吃醋了?


    這下,臨晚鏡算是徹底反應過來了。反應過來之後,第一個動作是朝四周掃了一眼,像是在尋找著什麽。


    “怎麽?”他眉心微微蹙起,目光平淡中稍顯不悅,甚至,有些許委屈在不悅之下緩緩流淌。


    他在和她說吃醋了,她竟然還不屑於顧地看向別處,是真的沒把他放在心上麽?所以,可以毫無顧慮地在外麵誇讚別的男子。


    “乘風那小子呢?讓他出來,本小姐保證不打死他!”臨晚鏡語氣森然地吐出這麽一句話。


    那該死的小子,竟然迴來告狀,肯定還添油加醋了!不過,看著夙鬱流景為她吃醋不滿的樣子,心底生出了小小的暗爽有木有?


    遠在外麵辦事的乘風打了一個噴嚏,當即揉了揉鼻子。是誰在罵他?


    “乘風出門辦事去了。”夙鬱流景依舊目光鬱鬱,到底什麽才是重點?


    你不趕緊安撫本王,找乘風做什麽?


    “阿景,你聽他的,還是相信我?”臨晚鏡蹲下身子,在夙鬱流景跟前,伸手抱住他的腰,仰頭直視他墨玉般的眼。


    “鏡兒,隻要是你說的,我都信。”哪怕,隻是隨意編造的謊話來騙我。隻要你肯說,本王便信!


    一向清貴無雙的景王,可能從來不曾想到,自己會為一個女子卑微至此。而眼前的小女子,雖然不排斥自己,卻從未對自己說過喜歡。好像一直是他在給予,她在被迫接受。這樣下去,會不會有一天,她不想要了,就直接把他所給的拋之腦後,連迴頭看一眼都覺得多餘?


    夙鬱流景忽然覺得有些不確定,自己真的可以擁有眼前的少女嗎?她明明,還在最好的年紀,有良好的出生,有不俗的容貌,更有獨一無二的氣質。在他心裏,這世間沒有任何女子可以和她相比。


    可她呢?或許在她的身邊,隨便拉一個男子出來,都比他要好。起碼,才貌俱佳,身體康健。


    臨晚鏡雖然不知道他心裏在想些什麽,卻也從他晦暗不明的目光和全身散發出來的落寞氣息中察覺到了端倪。


    她抱著他腰的動作逐漸收緊,望著他的眼,一字一頓地說道:“隻要認定了你,此生,便不會有別人。除非,你先負我。”


    “不會。”他伸出手,輕撫她的臉頰,篤定地道。


    “什麽不會?”她反問,似不解其意。


    阿景,就算你要對本小姐承諾,能不能,不要這般惜字如金?某女在心裏默默地添了一句。
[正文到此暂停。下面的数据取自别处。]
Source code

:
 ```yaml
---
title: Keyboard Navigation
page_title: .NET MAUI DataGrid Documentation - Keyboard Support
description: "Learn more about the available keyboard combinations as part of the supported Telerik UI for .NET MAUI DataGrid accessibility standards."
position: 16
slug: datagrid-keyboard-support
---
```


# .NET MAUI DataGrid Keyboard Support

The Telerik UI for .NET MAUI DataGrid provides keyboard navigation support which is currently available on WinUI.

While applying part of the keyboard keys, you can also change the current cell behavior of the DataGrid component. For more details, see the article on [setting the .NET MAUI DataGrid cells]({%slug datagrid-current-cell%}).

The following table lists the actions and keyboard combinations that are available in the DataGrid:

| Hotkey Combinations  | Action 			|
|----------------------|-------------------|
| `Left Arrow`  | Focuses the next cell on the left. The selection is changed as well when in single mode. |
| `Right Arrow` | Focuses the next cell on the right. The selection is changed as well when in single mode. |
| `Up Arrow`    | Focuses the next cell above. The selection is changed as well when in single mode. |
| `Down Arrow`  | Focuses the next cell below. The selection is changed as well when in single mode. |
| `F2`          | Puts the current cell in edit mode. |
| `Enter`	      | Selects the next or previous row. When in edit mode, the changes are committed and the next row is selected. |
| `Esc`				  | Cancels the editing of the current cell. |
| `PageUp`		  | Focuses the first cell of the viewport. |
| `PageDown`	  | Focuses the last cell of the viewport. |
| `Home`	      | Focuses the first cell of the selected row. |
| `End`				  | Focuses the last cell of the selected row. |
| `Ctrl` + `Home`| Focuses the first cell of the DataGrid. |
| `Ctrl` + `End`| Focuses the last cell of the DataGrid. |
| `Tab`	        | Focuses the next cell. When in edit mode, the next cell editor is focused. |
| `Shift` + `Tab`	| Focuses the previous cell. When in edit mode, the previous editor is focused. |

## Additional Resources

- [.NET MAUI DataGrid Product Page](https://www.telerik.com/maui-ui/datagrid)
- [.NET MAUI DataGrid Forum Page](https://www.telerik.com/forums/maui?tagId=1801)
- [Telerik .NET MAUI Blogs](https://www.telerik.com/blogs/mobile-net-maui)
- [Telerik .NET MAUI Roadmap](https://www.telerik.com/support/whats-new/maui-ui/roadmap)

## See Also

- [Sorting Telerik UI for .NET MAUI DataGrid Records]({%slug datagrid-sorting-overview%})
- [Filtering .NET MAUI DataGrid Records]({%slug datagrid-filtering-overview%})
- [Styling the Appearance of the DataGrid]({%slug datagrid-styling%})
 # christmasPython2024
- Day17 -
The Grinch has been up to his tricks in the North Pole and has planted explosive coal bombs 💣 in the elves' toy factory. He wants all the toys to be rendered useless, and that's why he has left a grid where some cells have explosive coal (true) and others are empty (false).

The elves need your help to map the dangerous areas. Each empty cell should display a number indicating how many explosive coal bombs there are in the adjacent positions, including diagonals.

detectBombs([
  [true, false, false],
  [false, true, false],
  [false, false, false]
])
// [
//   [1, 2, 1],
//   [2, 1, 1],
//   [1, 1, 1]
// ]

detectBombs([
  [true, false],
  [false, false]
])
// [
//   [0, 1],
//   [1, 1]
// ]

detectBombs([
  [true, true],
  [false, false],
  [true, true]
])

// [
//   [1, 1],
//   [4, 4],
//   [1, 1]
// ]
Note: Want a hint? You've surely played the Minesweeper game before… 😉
她雖然理解能力很強,也知道夙鬱流景話裏的意思。但是,哪個女子不喜甜言蜜語?


    “寧負盡天下蒼生,也定不負你。”他低下頭,微微湊近她耳邊,認認真真地說出這一句。


    明明是平淡的語氣,卻讓臨晚鏡感到了前所未有的沉重。用蒼生發誓,她突然有些擔心,如果真的有一天,他負盡了天下蒼生隻為她,那該是怎樣的光景?


    而且,她還不確定,釋苦老和尚說她既來之則安之,有沒有後半句,該迴去的時候,就自然會迴去。


    如果真的迴去了,那阿景如何在這沒有她的異世獨活?


    縱然,江山如畫,美人如玉,沒有了她,他真的還活得下去嗎?


    有那麽一瞬,臨晚鏡想說:阿景,不要太喜歡我,至少,要留三分愛自己。


    可惜,她望著他柔情滿滿的眸,心裏的話怎麽也說不出口。


    就算她說出來了,可能也隻能得到夙鬱流景如斯答案——已經晚了。


    “咳咳,說什麽呢?本小姐又沒有要與全天下為敵,又怎麽會讓你負盡蒼生?”為了擺脫心裏的沉重感,臨晚鏡清了清嗓子,故意調笑般地說道。


    “所以,天下第一樓的那個男子,究竟是誰?”夙鬱流景也不接著她的話,不想給她壓力,而是繼續開始的話題。


    看她的眼神還是:鏡兒,老老實實交代,別想轉移話題。


    這小氣吧啦的樣子,也真是把臨晚鏡看醉了。


    越與夙鬱流景相處,就越會發現,他與外界傳聞中真的有很大的不同。至少,在她看來,夙鬱流景不是腹黑高冷型,而是呆萌傲嬌款。偶爾,還有些可愛,特別是小氣吧啦的時候。瞧瞧現在,明明方才他們把話題都已經說到那個份兒上了,他都還在意著她在天下第一樓遇到的男人。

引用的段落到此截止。